Beragam perilaku memalukan itu, hanya mengulangi fenomena sama pada pemilu sebelumnya.
Pada 2009, menurut catatan Kementerian Kesehatan, sedikitnya 7.376 caleg stres lantaran gagal menjadi anggota legislatif.
Mereka terdiri 49 calon anggota DPR, empat calon anggota DPD, 496 calon anggota DPRD I, dan 6.827 calon anggota DPRD II.
Kali ini pemerintah menyiapkan banyak rumah sakit menampung para caleg stres.
Antisipasi ini bagus mencegah dampak lebih buruk.
Bagaimanapun, mereka perlu ditolong dan disembuhkan mentalnya.

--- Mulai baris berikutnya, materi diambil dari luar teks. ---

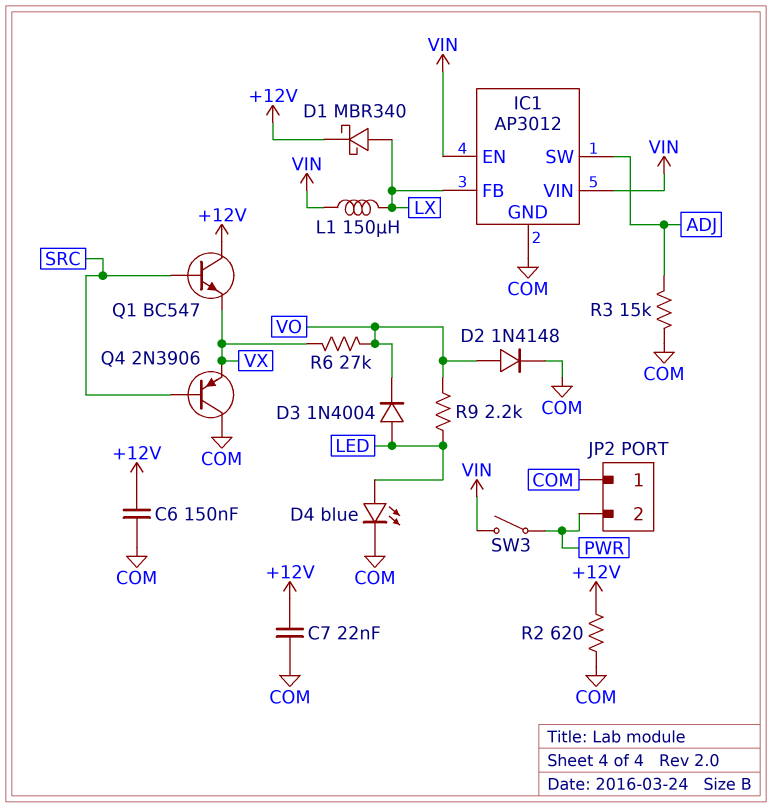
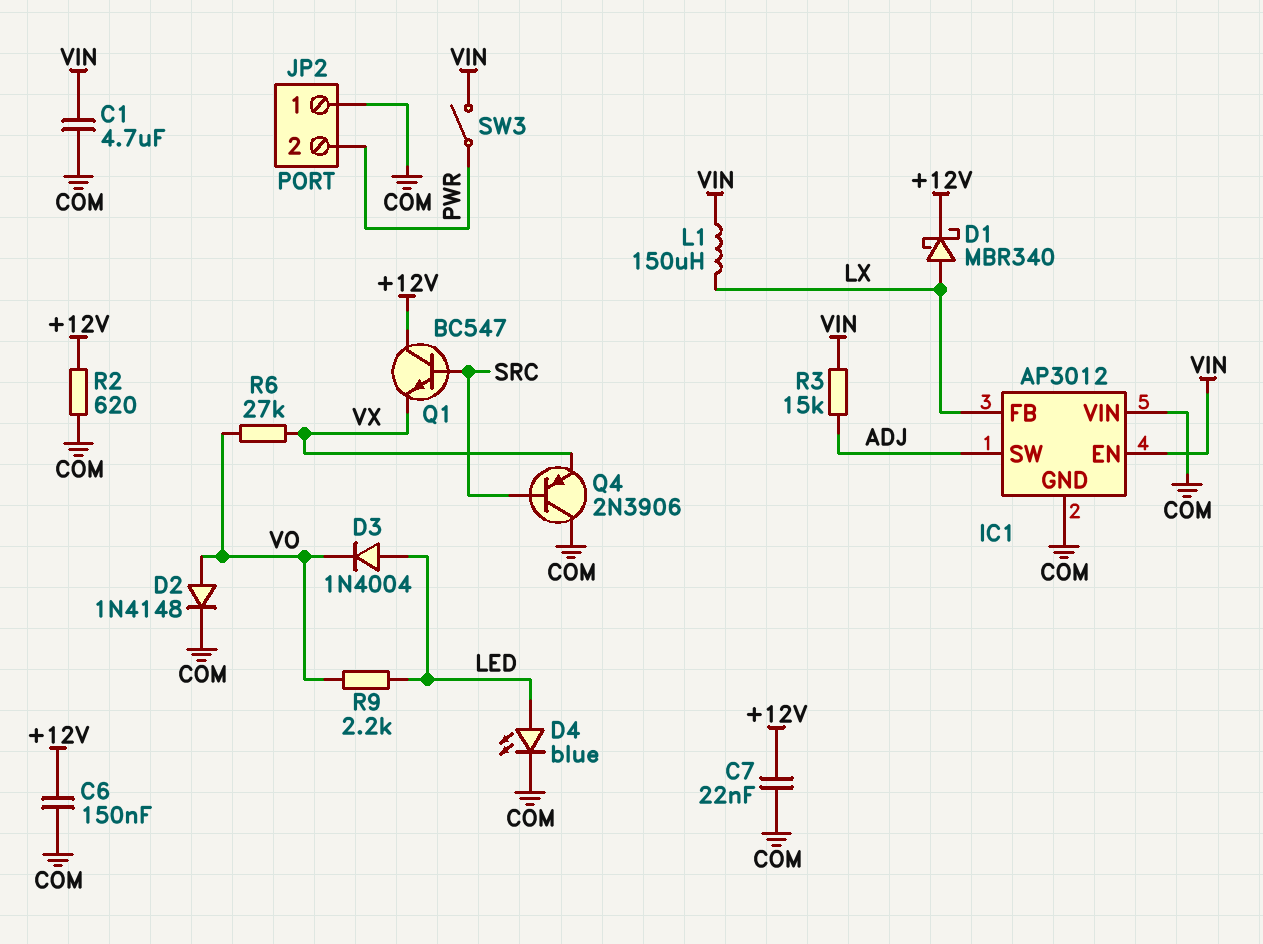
C1: none -> 4.7uF (COM, VIN)
IC1 pin VIN: VIN -> COM
R3: 15k (ADJ, COM) -> 15k (ADJ, VIN)

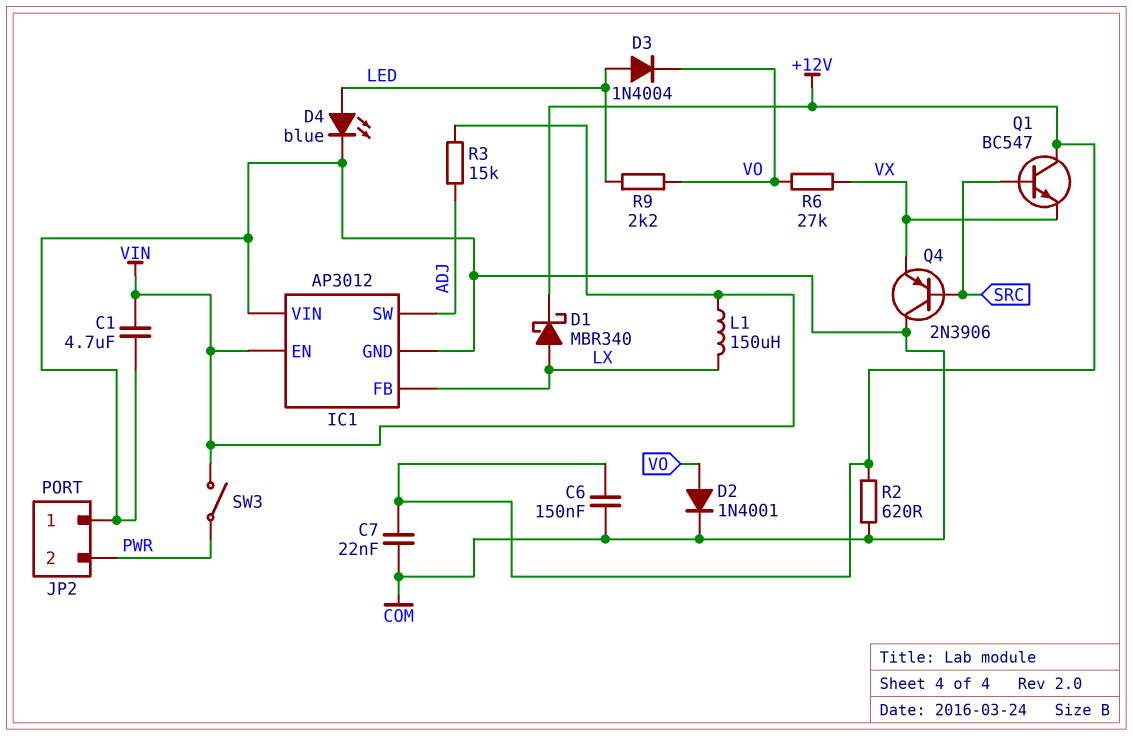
D2: diode 1N4148 (A VO, K COM) -> diode 1N4001 (A VO, K COM)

Jangan sampai ada caleg bunuh diri lantaran tak ada rumah sakit menampung.
Partai politik semestinya merasa malu lantaran mengusung caleg-caleg tak tahan banting.
Apalagi partai juga tak mendidik para calegnya menjauhi suap politik.
Partai politik tak mengupayakan kampanye murah, dan efektif sehingga para caleg tak perlu menguras harta benda.
Kampanye tak menghabiskan banyak duit jika si calon legislator menanam investasi politik jauh hari sehingga dikenal baik masyarakat.
Inilah pentingnya partai politik menyiapkan caleg secara dini sehingga ia bisa “berkampanye” sepanjang lima tahun.
Rekrutmen asal-asalan, dan dilakukan saat terakhir menjelang pemilu hanya memunculkan caleg mudah stres.